In decision making, Nordic boards always strive for consensus and the board process prioritises effectiveness over efficiency. After the decision is made, the board ensures it is formulated in an unambiguous and actionable manner.
The final cornerstone in Nordic boards’ effective process is a comprehensive board evaluation every one or two years, often with professional help. They believe this helps them to be more effective.
The spirit, not the letter
Although the principles and practices described above have emerged under the specific social and cultural conditions of Northern Europe, they could be adapted to corporate governance contexts throughout the world. It is the spirit, not the letter, that matters.
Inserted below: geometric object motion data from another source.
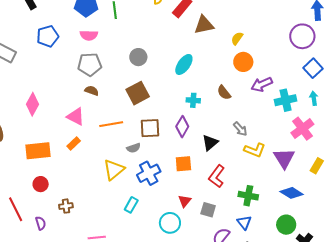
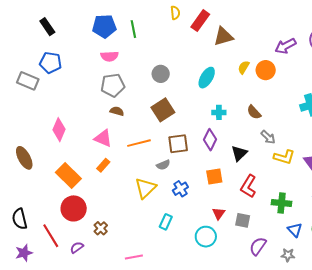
blue pentagon: (48, 36) -> (51, 63), moved, turned 30
yellow semicircle: (237, 38) -> (244, 67), moved
purple arrow: (262, 84) -> (285, 46), moved
brown semicircle: (224, 93) -> (254, 112), moved
orange rectangle: (38, 151) -> (68, 176), turned 55
blue cross: (149, 173) -> (180, 189), size x0.7
red circle: (41, 184) -> (74, 208), size x1.6
brown cross: (66, 206) -> (101, 228), turned -32
blue triangle: (244, 222) -> (295, 230), moved
purple semicircle: (41, 223) -> (77, 247), turned -104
We recommend that boards interested in improving their effectiveness and impact reflect upon the following questions:
On shareholder engagement
Do we consider shareholders as partners or opponents? Do we proactively engage with them? Do we understand their needs and expectations? Do we use their inputs in our work?
On board composition
How comprehensive and professional are our nomination and board evaluation practices? Do we have the optimal board composition in terms of size and competencies? Is our board diverse enough, not only in terms of gender but also in terms of academic, professional and cultural background, profession, nationality and age?
On the board process
Do we act independently of any shareholder, management team member or other stakeholder? Does our board process allow for comprehensive discussions, diversity of opinions and consensus-based decision making? How bold is our board’s agenda? How pragmatic is it? Does it reflect the expectations of company owners and other stakeholders? Does it address major global challenges? Is it forward-looking?
On governing executives
Have we created an adequate frame for effective executive action? Does our management have what it needs to create value in a sustainable manner? Do our incentive and evaluation practices promote values and encourage behaviours we expect from management?